- _Work task_: Repeat each of the lines below word for word, leaving out the pictures.

▶

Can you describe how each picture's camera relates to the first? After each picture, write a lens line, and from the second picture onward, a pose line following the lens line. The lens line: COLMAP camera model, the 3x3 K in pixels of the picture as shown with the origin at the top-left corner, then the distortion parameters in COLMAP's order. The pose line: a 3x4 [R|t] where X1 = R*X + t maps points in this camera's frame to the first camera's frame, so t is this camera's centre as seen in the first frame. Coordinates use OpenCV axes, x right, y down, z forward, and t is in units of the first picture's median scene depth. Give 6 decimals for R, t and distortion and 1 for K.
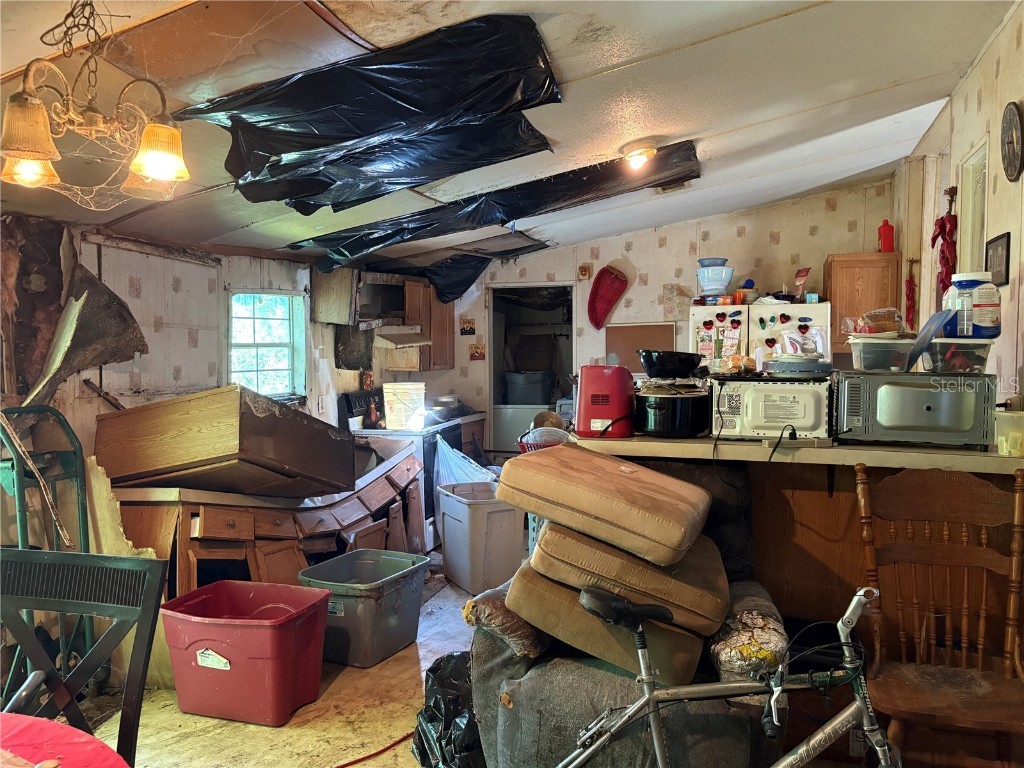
lens RADIAL K [[777.9, 0, 507.4], [0, 777.9, 388.5], [0, 0, 1]] dist [0.055307, -0.064877]
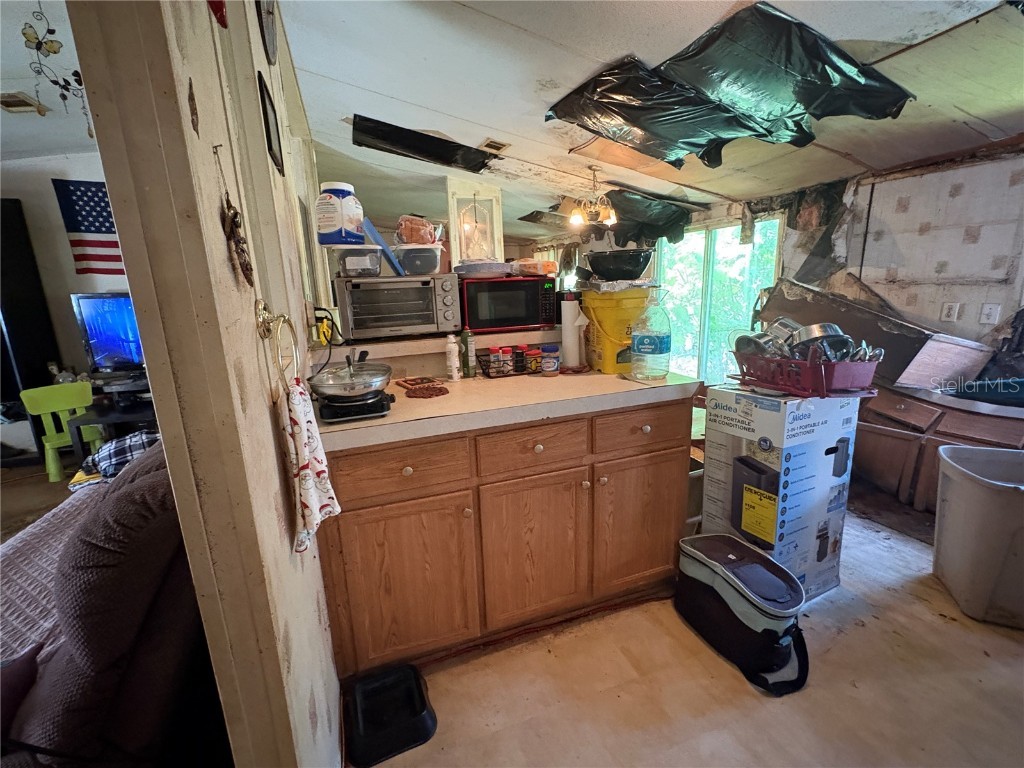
lens RADIAL K [[443.2, 0, 511.5], [0, 443.2, 385.4], [0, 0, 1]] dist [0.001074, -0.000669]
pose [[-0.784922, 0.163060, -0.597753, 0.439596], [0.005444, 0.966527, 0.256508, -0.017718], [0.619570, 0.198085, -0.759536, 0.904032]]
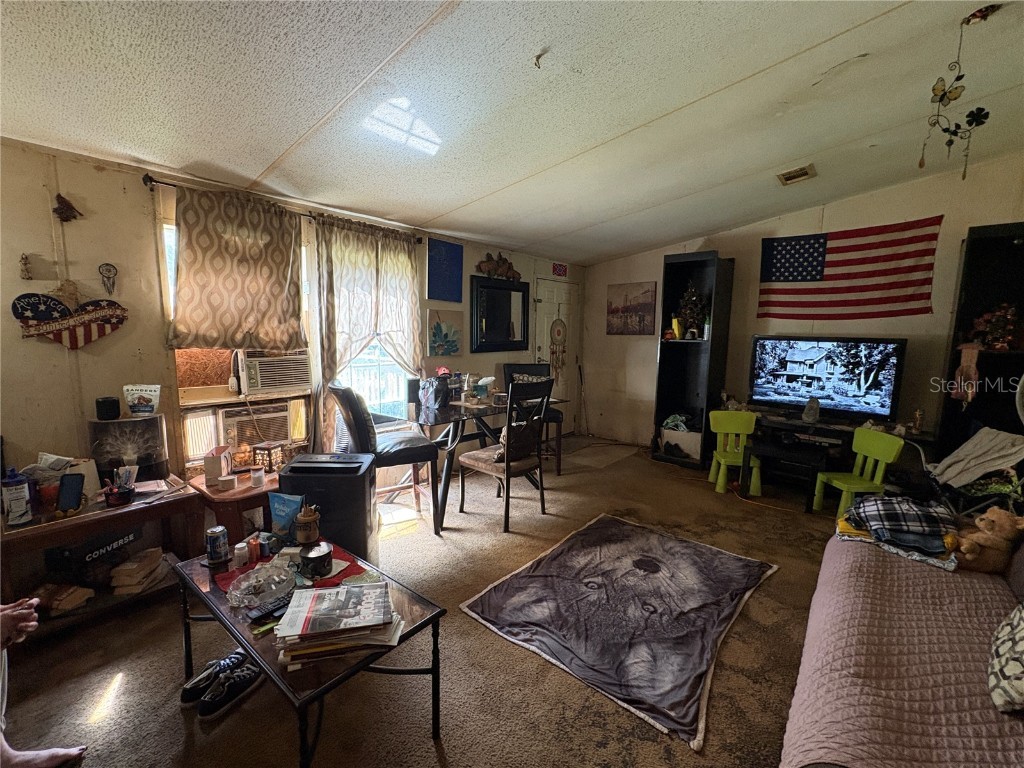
lens RADIAL K [[443.2, 0, 513.6], [0, 443.2, 385.9], [0, 0, 1]] dist [0.001074, -0.000669]
pose [[-0.929145, -0.064018, 0.364131, 0.646402], [-0.001323, 0.985464, 0.169879, -0.026476], [-0.369713, 0.157360, -0.915724, 0.827430]]
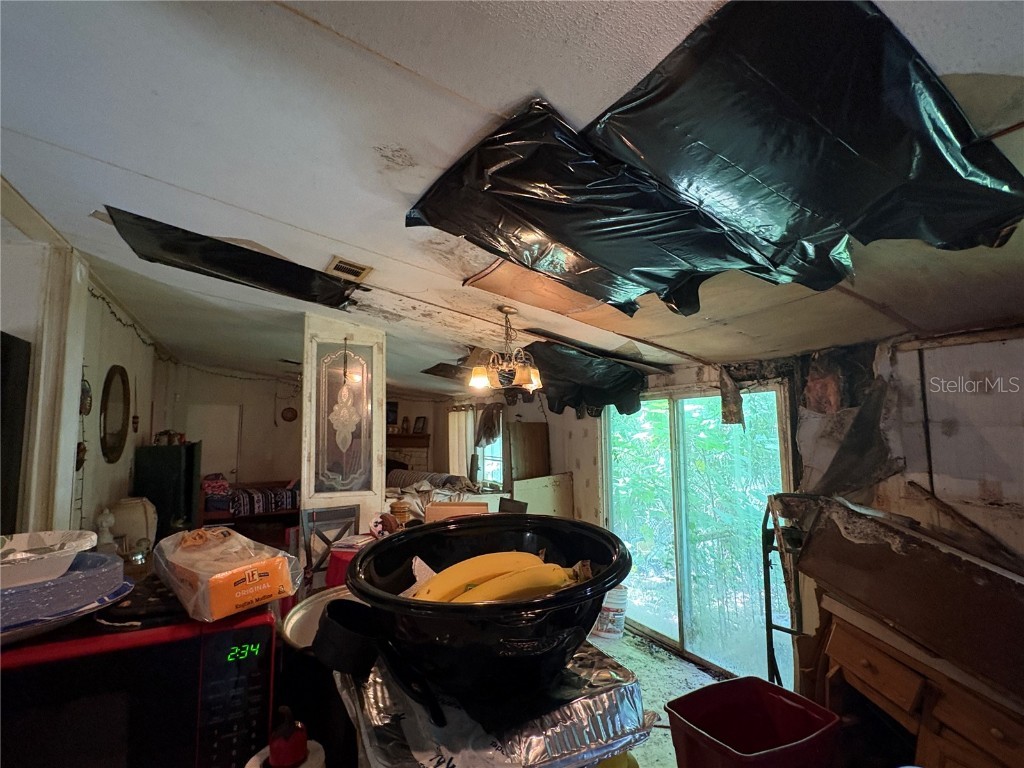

◀

- _Solution to this exercise_:
Can you describe how each picture's camera relates to the first? After each picture, write a lens line, and from the second picture onward, a pose line following the lens line. The lens line: COLMAP camera model, the 3x3 K in pixels of the picture as shown with the origin at the top-left corner, then the distortion parameters in COLMAP's order. The pose line: a 3x4 [R|t] where X1 = R*X + t maps points in this camera's frame to the first camera's frame, so t is this camera's centre as seen in the first frame. Coordinates use OpenCV axes, x right, y down, z forward, and t is in units of the first picture's median scene depth. Give 6 decimals for R, t and distortion and 1 for K.
lens RADIAL K [[777.9, 0, 507.4], [0, 777.9, 388.5], [0, 0, 1]] dist [0.055307, -0.064877]
lens RADIAL K [[443.2, 0, 511.5], [0, 443.2, 385.4], [0, 0, 1]] dist [0.001074, -0.000669]
pose [[-0.784922, 0.163060, -0.597753, 0.439596], [0.005444, 0.966527, 0.256508, -0.017718], [0.619570, 0.198085, -0.759536, 0.904032]]
lens RADIAL K [[443.2, 0, 513.6], [0, 443.2, 385.9], [0, 0, 1]] dist [0.001074, -0.000669]
pose [[-0.929145, -0.064018, 0.364131, 0.646402], [-0.001323, 0.985464, 0.169879, -0.026476], [-0.369713, 0.157360, -0.915724, 0.827430]]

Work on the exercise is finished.